Eksperci: Żywność dostępna w sklepach jest bezpieczna
Bezpieczna żywność to wcale nie ta, która produkowana jest bez środków chemicznych. To jeden z mitów, który należy obalić, twierdzą eksperci. Stosowanie środków ochrony roślin jest ściśle kontrolowane, a i one same są bardziej bezpieczne.
- Nie używajmy terminu "zdrowa żywność". Może być zdrowe żywienie i bezpieczna żywność, tzn. taka, której spożywanie nie powoduje skutków ubocznych - mówi prof. Jan Ludwicki, dyrektor PZH.

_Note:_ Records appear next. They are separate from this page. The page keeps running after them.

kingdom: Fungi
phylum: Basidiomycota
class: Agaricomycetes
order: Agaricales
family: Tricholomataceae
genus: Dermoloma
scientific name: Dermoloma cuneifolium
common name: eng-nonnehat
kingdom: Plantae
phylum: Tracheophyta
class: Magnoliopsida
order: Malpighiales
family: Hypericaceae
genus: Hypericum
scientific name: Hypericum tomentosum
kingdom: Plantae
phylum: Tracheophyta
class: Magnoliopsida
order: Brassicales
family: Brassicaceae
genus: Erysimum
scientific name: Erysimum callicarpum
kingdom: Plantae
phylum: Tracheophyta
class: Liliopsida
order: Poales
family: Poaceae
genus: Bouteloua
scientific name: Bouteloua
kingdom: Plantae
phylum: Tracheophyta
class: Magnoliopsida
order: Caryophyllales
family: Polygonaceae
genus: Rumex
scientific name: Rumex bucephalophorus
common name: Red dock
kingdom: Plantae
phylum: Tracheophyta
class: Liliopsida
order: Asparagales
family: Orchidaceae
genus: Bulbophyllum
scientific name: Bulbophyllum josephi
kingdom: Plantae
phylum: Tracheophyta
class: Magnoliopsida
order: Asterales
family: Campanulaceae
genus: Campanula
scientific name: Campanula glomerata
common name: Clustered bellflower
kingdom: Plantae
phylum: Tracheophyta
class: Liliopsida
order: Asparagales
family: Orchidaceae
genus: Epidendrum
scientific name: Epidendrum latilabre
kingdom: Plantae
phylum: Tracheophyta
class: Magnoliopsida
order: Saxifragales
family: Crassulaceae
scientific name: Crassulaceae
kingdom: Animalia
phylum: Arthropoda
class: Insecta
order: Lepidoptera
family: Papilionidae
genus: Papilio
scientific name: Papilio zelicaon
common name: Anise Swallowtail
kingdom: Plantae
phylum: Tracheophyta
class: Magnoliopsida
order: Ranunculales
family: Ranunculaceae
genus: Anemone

Dziwimy się, że np. owoce psują się wolniej, niż pamiętamy, że było to przed laty. - Jabłko może leżeć na stole 2-3 tygodnie i się nie zepsuje, nie ulega tym procesom. Nowoczesne technologie przechowywania sprawiają, że blokujemy procesy psucia się owoców, by zachowywać ich jakość - mówi dr Krzysztof Rutkowski z Instytutu Sadownictwa i Kwiaciarstwa w Skierniewicach.
Podkreśla też, że owoce tak szybko się nie psują, ze względu na inne odmiany roślin uprawnych, a nie ponieważ stosowane są środki chemiczne.
W wielu przypadkach, o czym nie wiemy, możemy zniszczyć zalety owoców i warzyw, nie przechowując ich odpowiednio w domowych warunkach. - Pamiętajmy, że są owoce i warzywa ciepłolubne, których nie należy przechowywać w lodówce. Paprykę, pomidory, banany przechowujmy w temperaturze pokojowej. A np. jabłka przechowywane wraz z marchwią, zgorzknieją - wyjaśnia Rutkowski.
Istnieje wiele mitów, dotyczących żywności, jak np. to, że nadgniłe jabłko można odkroić i użyć np. do szarlotki. - To nieprawda - przestrzegają eksperci. Taki owoc zawiera w całości mykotoksyny, które mogą być szkodliwe dla zdrowia. Grzyb rozwijający się na owocach wytwarza substancje, które mogą mieć działanie rakotwórcze.
A jak jest w przypadku warzyw i owoców z przydomowych ogródków? Faktycznie, pomidory z babcinej grządki były i są znacznie słodsze i smaczniejsze od kupowanych w sklepie. To jednak kwestia niezwiązana z chemizacją, a z procesem zbioru, przechowywania i transportu towaru. Owoce zrywane są z krzaka koło domu wtedy, gdy całkowicie dojrzeją. Tymczasem te, które mają trafić do sklepu, nie mogą być zbyt miękkie, bo nie przetrwałyby transportu.